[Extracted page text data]
* * * * * * * * *
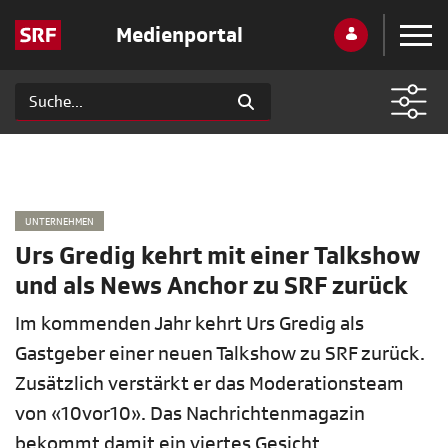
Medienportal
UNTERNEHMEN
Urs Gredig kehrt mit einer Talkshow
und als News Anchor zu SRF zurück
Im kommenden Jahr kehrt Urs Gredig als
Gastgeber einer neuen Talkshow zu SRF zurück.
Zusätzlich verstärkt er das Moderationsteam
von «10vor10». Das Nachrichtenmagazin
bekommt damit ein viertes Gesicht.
* * * * * * * * *
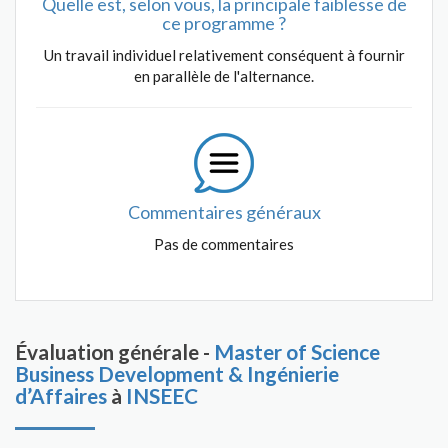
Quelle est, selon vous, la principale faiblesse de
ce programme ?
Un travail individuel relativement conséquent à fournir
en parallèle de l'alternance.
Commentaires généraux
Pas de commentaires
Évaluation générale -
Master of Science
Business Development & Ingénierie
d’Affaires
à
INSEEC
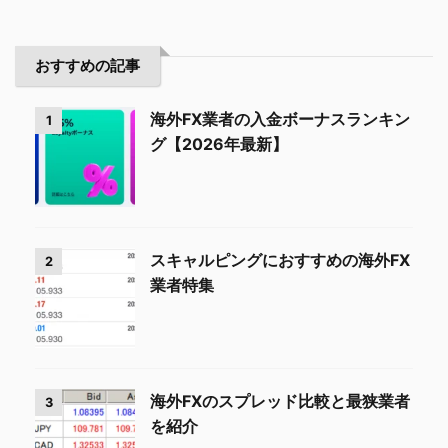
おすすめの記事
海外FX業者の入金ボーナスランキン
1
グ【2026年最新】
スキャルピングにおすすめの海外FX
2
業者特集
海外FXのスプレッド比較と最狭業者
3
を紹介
* * * * * * * * *
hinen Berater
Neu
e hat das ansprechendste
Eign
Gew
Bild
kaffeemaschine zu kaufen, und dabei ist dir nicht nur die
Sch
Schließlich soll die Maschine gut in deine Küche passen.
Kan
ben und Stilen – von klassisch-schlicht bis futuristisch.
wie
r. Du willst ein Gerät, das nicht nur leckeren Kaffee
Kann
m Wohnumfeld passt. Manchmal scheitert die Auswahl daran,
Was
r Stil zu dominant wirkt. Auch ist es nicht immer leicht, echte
* * * * * * * * *
The required answer is the exact run of lines above starting at the line with "Im kommenden Jahr kehrt Urs Gredig als" and ending at the line with "bekommt damit ein viertes Gesicht.", with both ends present.

[RESULT BELOW]
Im kommenden Jahr kehrt Urs Gredig als
Gastgeber einer neuen Talkshow zu SRF zurück.
Zusätzlich verstärkt er das Moderationsteam
von «10vor10». Das Nachrichtenmagazin
bekommt damit ein viertes Gesicht.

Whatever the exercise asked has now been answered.